CHAPTER ONE — ONE NIGHT, NO NAMES
Ariana never planned to walk into a luxury bar that night.
She was exhausted, heartbroken, and dangerously close to quitting the job she barely survived on. The city lights outside the glass walls glittered like promises she knew were never meant for people like her.
One drink.
That was all she wanted.
She slid onto a barstool, smoothing her simple black dress nervously. The bartender barely glanced at her before pouring whiskey into a crystal glass she couldn’t pronounce the name of.
“Rough night?” he asked.
“You have no idea,” Ariana replied, forcing a smile.
Then she felt it.
That strange sensation—like the air had shifted.
She looked up.
And froze.
He stood across the bar like he owned the room.
Tall. Broad shoulders. Dark hair slightly undone like he didn’t care enough to fix it. His suit screamed wealth, but it was his eyes that trapped her—deep, sharp, unreadable. The kind of eyes that had seen power and knew how to use it.
He wasn’t smiling.
He was watching her.
Ariana’s breath hitched.
Don’t stare, she told herself.
Too late.
Their eyes locked.
Something electric snapped between them—fast, intense, dangerous.
He approached slowly, every step confident, controlled. When he stopped beside her, the scent of him wrapped around her senses—clean, masculine, expensive.
“Can I buy you a drink?” he asked.
His voice was low. Smooth. Commanding.
“I already have one,” Ariana replied, hating how small her voice sounded.
He glanced at her glass. “Then let me buy you another.”
She hesitated.
Everything about him screamed trouble.
Everything about her screamed run.
But she didn’t.
“Fine,” she said.
He gestured to the bartender. “Two.”
They sat in silence for a moment—heavy, loaded, intimate. Ariana could feel his gaze sliding over her face, her lips, the way her fingers curled nervously around the glass.
“You look like someone who shouldn’t be here,” he said.
“And you look like someone who always is,” she replied before thinking.
A corner of his mouth lifted.
“What’s your name?” he asked.
She paused.
For reasons she couldn’t explain, she shook her head. “No names.”
His brow lifted slightly. “Interesting.”
“I mean it,” she said. “Just… tonight.”
He studied her for a long second, then nodded. “Alright. No names.”
Their glasses clinked.
The first sip burned.
The second warmed her.
By the third, the tension between them had grown unbearable.
They talked—but not about their lives.
No past.
No jobs.
No futures.
Just laughter. Glances. Heat.
When he leaned closer, Ariana forgot how to breathe.
“You keep looking at me like you want to say something,” he murmured.
She swallowed. “Maybe I do.”
“And?” he challenged softly.
“Maybe I shouldn’t.”
His gaze darkened.
“Then don’t,” he said. “Or do. I won’t stop you.”
That was it.
That was the moment she crossed the line.
She leaned in.
Their lips met—slow at first, testing, cautious. Then his hand slid to her waist, firm, possessive, like he’d been waiting for permission. Ariana gasped softly, fingers clutching his suit jacket as the kiss deepened.
Everything else disappeared.
The bar.
The noise.
The world.
Minutes later—or hours, she couldn’t tell—they were in the back of a waiting car. The city blurred past the windows as his lips traced her jaw, her neck, her skin burning where he touched.
“Tell me to stop,” he murmured against her ear.
She shook her head.
“Then don’t regret this,” he warned.
“I won’t,” she whispered.
His place was sleek, modern, towering over the city. The doors barely closed before he pressed her against them, kissing her like restraint was a foreign concept.
That night, Ariana let go.
She forgot who she was.
She forgot tomorrow existed.
She only remembered how he touched her—like she mattered, like she was something precious and rare.
When she woke the next morning, sunlight spilled across silk sheets.
He was gone.
No note.
No number.
No name.
Only the memory of his hands, his voice, his eyes.

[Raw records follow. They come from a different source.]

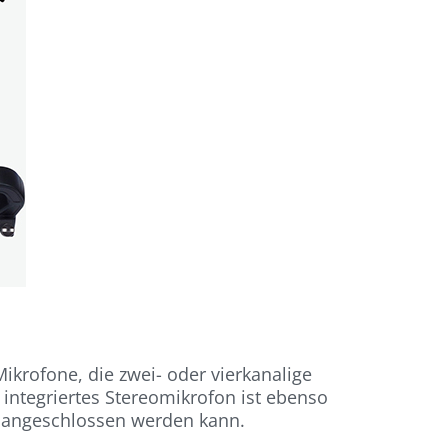
krofone, die zwei- oder vierkanalige
integriertes Stereomikrofon ist ebenso
n angeschlossen werden kann.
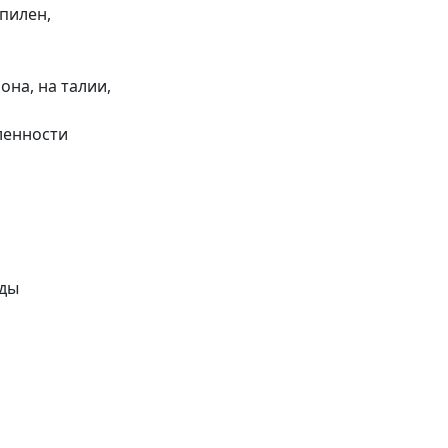
пилен,
на, на талии,
енности
жды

She dressed quickly, heart pounding, unsure why panic filled her chest. She told herself it was fine.
It was just one night.
She walked out and never looked back.
Two weeks later, Ariana stared at the small white stick in her trembling hand.
Positive.
Her knees buckled as she sank onto the edge of her bed.
“No…” she whispered.
Her heart raced. Her mind spiraled.
She didn’t know his name.
She didn’t know where to find him.
She didn’t even know if he’d care.
Tears slid down her cheeks as she pressed a hand to her stomach.
“One night,” she whispered. “Just one night…”
And it had changed everything.
She made a decision then—one that would shape her life forever.
She would raise this child alone.
The past would stay buried.
The man from that night would remain a secret.
A secret fate would not allow her to keep.